Zhang Han, Lu Wen-Cai, Yao Yong-Xin, Wang Cai-Zhuang, Ho Kai-Ming
College of Physics and State Key Laboratory of Bio-Fibers and Eco-Textiles, Qingdao University, Shandong 266071, People's Republic of China.
J Phys Condens Matter. 2019 May 15;31(19):195902. doi: 10.1088/1361-648X/ab05b3. Epub 2019 Feb 8.
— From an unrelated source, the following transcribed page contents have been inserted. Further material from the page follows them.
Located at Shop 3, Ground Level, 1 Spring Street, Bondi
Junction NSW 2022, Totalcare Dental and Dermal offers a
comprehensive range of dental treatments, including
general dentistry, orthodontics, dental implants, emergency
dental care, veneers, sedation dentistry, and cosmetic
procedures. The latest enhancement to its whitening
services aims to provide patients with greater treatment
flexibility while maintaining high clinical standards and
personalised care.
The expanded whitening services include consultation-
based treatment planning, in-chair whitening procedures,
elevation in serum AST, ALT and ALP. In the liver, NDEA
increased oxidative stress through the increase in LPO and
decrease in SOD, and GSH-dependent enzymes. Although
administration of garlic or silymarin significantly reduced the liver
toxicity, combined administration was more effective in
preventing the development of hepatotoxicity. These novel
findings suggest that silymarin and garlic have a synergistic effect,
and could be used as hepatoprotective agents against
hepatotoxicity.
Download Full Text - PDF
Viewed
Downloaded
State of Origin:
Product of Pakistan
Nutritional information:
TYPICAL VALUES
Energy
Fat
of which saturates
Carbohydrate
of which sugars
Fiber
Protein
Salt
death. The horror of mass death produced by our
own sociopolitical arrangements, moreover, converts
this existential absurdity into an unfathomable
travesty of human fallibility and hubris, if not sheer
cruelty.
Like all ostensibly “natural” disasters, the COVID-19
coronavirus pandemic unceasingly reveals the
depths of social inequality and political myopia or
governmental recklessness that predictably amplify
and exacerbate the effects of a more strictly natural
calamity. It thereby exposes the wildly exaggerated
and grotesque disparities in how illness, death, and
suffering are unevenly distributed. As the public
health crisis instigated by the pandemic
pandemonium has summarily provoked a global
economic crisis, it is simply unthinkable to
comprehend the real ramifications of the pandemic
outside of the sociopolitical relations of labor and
We report benchmark calculations of the correlation matrix renormalization (CMR) approach for 23 molecules in the well-established G2 molecule set. This subset represents molecules with spin-singlet ground state in a variety of chemical bonding and coordination environments. The QUAsi-atomic minimal basis-set orbitals (QUAMBOs) are used as local orbitals in both CMR and full configuration interaction (FCI) calculations for comparison. The results obtained from the calculations are also compared with available experimental data. It is shown that the CMR method produces binding and dissociation energy curves in good agreement with the QUAMBO-FCI calculations as well as experimental results. The CMR benchmark calculations yield a standard deviation of 0.09 Å for the equilibrium bond length and 0.018 Hartree/atom for the formation energy, with a gain of great computational efficiency which scales like Hartree-Fock method.
我们报告了在成熟的G2分子集中对23个分子的相关矩阵重整化(CMR)方法的基准计算。该子集代表了在各种化学键合和配位环境中具有自旋单重基态的分子。在CMR和全组态相互作用(FCI)计算中均使用准原子最小基组轨道(QUAMBOs)作为局域轨道以进行比较。计算所得结果也与现有的实验数据进行了比较。结果表明,CMR方法产生的结合能和解离能曲线与QUAMBO - FCI计算以及实验结果高度吻合。CMR基准计算得出平衡键长的标准偏差为0.09 Å,形成能的标准偏差为0.018 Hartree/原子,并且具有与Hartree - Fock方法类似的巨大计算效率提升。